No Banco Central, a ordem é manter a serenidade. Os técnicos acreditam que os leilões de swap tradicional serão suficientes para pôr os preços do dólar nos trilhos. Eles ressaltam, no entanto, que a instituição está pronta para atuar em todas as frentes, como já declarou seu presidente, Ilan Goldfajn. Isso quer dizer que, numa situação extrema, o BC não se furtará de vender dólares das reservas internacionais no mercado à vista. “Não acreditamos que chegaremos a esse ponto.
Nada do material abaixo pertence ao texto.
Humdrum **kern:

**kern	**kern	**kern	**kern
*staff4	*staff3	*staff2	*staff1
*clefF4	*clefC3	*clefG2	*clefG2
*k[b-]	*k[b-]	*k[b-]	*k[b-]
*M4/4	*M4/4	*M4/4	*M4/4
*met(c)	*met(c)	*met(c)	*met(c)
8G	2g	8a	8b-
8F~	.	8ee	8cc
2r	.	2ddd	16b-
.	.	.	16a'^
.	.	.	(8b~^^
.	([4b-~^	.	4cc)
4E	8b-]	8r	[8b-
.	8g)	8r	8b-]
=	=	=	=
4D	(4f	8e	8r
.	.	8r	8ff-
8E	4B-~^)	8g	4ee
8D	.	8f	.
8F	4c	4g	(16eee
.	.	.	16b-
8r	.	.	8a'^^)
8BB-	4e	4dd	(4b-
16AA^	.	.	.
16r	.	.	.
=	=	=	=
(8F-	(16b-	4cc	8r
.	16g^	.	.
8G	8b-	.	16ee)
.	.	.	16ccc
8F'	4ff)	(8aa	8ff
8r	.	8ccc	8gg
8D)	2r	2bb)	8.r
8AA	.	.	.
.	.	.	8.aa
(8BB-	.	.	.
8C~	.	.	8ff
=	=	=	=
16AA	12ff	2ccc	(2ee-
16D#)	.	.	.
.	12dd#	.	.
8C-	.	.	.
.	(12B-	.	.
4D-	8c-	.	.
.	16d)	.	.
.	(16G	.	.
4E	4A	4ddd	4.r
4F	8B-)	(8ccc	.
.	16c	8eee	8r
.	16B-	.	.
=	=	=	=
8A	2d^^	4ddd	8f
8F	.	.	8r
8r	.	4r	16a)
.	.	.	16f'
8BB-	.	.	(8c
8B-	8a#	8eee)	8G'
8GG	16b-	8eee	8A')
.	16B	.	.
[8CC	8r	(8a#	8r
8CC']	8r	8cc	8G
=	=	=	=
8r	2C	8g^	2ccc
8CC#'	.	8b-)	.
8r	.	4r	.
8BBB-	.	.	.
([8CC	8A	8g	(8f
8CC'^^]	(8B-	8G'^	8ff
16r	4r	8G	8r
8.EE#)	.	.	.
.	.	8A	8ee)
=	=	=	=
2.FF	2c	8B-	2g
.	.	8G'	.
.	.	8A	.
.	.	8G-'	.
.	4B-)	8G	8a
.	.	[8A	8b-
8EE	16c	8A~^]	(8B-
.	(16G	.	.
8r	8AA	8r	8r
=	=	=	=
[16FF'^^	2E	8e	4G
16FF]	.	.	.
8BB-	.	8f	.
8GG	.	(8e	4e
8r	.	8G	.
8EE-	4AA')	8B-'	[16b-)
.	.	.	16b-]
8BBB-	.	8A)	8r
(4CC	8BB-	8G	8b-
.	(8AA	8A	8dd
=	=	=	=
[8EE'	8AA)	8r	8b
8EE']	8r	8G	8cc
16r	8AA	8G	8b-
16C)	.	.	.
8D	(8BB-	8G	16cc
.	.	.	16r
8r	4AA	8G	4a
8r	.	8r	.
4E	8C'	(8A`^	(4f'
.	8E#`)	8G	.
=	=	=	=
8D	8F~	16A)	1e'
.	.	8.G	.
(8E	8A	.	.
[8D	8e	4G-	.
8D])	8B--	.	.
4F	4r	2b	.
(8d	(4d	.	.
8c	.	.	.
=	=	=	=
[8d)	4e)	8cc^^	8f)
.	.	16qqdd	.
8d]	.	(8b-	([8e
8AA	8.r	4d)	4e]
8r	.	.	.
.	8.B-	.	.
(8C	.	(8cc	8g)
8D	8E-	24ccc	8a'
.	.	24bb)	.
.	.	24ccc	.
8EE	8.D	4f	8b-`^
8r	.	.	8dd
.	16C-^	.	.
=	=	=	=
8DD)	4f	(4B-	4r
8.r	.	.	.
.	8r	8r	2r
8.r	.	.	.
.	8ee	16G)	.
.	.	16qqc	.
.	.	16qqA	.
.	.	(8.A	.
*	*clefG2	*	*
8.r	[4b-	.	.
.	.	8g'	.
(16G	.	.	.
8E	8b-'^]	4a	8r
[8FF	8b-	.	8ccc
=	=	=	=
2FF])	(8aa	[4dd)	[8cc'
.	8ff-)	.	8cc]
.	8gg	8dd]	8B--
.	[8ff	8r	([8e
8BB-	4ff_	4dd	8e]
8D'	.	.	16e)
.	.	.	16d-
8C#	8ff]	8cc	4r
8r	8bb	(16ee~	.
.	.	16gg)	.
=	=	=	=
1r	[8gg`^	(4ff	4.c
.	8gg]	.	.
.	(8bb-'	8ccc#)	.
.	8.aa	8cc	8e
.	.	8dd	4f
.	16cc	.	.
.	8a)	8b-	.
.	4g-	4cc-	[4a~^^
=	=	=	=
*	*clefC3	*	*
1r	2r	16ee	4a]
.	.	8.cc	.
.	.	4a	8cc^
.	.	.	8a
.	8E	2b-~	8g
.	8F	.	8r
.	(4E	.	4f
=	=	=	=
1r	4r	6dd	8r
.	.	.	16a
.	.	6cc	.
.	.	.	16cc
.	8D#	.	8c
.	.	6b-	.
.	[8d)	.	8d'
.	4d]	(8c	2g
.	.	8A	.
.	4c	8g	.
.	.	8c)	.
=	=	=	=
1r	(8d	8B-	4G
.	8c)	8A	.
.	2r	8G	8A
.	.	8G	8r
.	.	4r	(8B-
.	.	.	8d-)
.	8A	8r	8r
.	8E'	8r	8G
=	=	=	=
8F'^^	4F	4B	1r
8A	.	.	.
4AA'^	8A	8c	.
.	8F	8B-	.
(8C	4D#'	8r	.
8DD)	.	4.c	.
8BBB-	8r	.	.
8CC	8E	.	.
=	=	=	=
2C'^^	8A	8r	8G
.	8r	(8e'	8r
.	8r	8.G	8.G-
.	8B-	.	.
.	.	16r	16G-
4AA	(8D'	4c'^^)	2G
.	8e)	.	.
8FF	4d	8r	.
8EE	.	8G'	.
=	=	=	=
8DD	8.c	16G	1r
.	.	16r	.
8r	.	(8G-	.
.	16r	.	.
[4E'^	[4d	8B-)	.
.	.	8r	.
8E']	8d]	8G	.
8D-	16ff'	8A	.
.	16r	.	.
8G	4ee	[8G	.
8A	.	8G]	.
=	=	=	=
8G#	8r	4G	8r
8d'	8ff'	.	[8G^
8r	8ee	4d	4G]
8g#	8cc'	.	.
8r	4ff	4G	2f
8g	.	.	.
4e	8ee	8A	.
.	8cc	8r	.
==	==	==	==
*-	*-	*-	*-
Mesmo em momentos críticos, como o da demissão de Joaquim Levy do Ministério da Fazenda, não recorremos a esse expediente”, diz um graduado funcionário da autoridade monetária. “Podemos dizer seguramente que, neste momento, as circunstâncias são administráveis”, complementa.

 

Seja como for, o sinal de alerta está ligado. O governo está monitorando até onde o dólar pode ir, qual o tamanho da destruição de riquezas na Bolsa de Valores de São Paulo (BM&FBovespa), como será a reação da inflação se os preços da moeda norte-americana se sustentarem num nível acima de R$ 3,40 e como as empresas mais endividadas no exterior serão impactadas. Não se pode esquecer que o alívio do dólar nos últimos meses permitiu um alívio fundamental no caixa das companhias. “Estamos em outro mundo. A euforia de até uma semana atrás não existe mais”, sentencia um subordinado de Meirelles. Agora, acrescenta ele, aumentou a responsabilidade do governo. Qualquer ato falho será um potencializador de uma crise que nada tem de insignificante.